# Coralbox QP-5



## poy (Jan 14, 2015)

Hey Everyone,

Today I received a CoralBox QP-5 wave maker from "petsandponds.com". It was purchased to replace my Jebao CP25 "gyre style" pump.

I'll have it on the tank once I get home

Quick specs:

6 pump modes to choose from
wireless connection capable between 2 to 8 controllers
digital control and digital display from 0-100% output in 1% increments
no electronics encased in the motor for extended motor life
far quieter than previous generations of Jebao pumps!

**Wireless control function from Android/Apple devices requires a wireless module.

Output Flow : 0 - 5000 Litres per hour (1320gph)

Size : 8.5cm x 6cm x 6.5cm •Power 110V to 240 50/60Hz 10W


----------



## katakonik (Dec 7, 2016)

Have you used it yet? How's the noise? I got mine yesterday and it makes a rattling noise, very annoying. Not quiet at all. 

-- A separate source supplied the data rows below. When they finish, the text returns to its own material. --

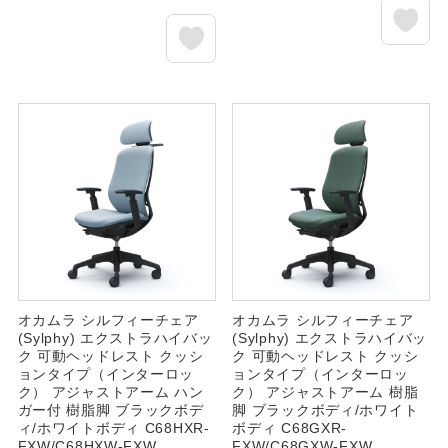
オカムラ シルフィーチェア
オカムラ シルフィーチェア
(Sylphy) エクストラハイバッ
(Sylphy) エクストラハイバッ
ク 可動ヘッドレスト クッシ
ク 可動ヘッドレスト クッシ
ョンタイプ（インターロッ
ョンタイプ（インターロッ
ク） アジャストアーム ハン
ク） アジャストアーム 樹脂
ガー付 樹脂脚 ブラックボデ
脚 ブラックボディ/ホワイト
ィ/ホワイトボディ C68HXR-
ボディ C68GXR-
FXW/C68HXW-FXW
FXW/C68GXW-FXW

I'm thinking of taking it apart and reassembling it, but the plastic shroud is on very tight. Feels like I may crack it with the force I am applying.


----------



## poy (Jan 14, 2015)

katakonik said:


> Have you used it yet? How's the noise? I got mine yesterday and it makes a rattling noise, very annoying. Not quiet at all.
> 
> I'm thinking of taking it apart and reassembling it, but the plastic shroud is on very tight. Feels like I may crack it with the force I am applying.


Been using it since this original post date. I did encounter the rattle noise you describe when I fully it took apart and the cage wasn't fully locked on re-assembly. So far I've been very impressed by the performance and quiet operation.


----------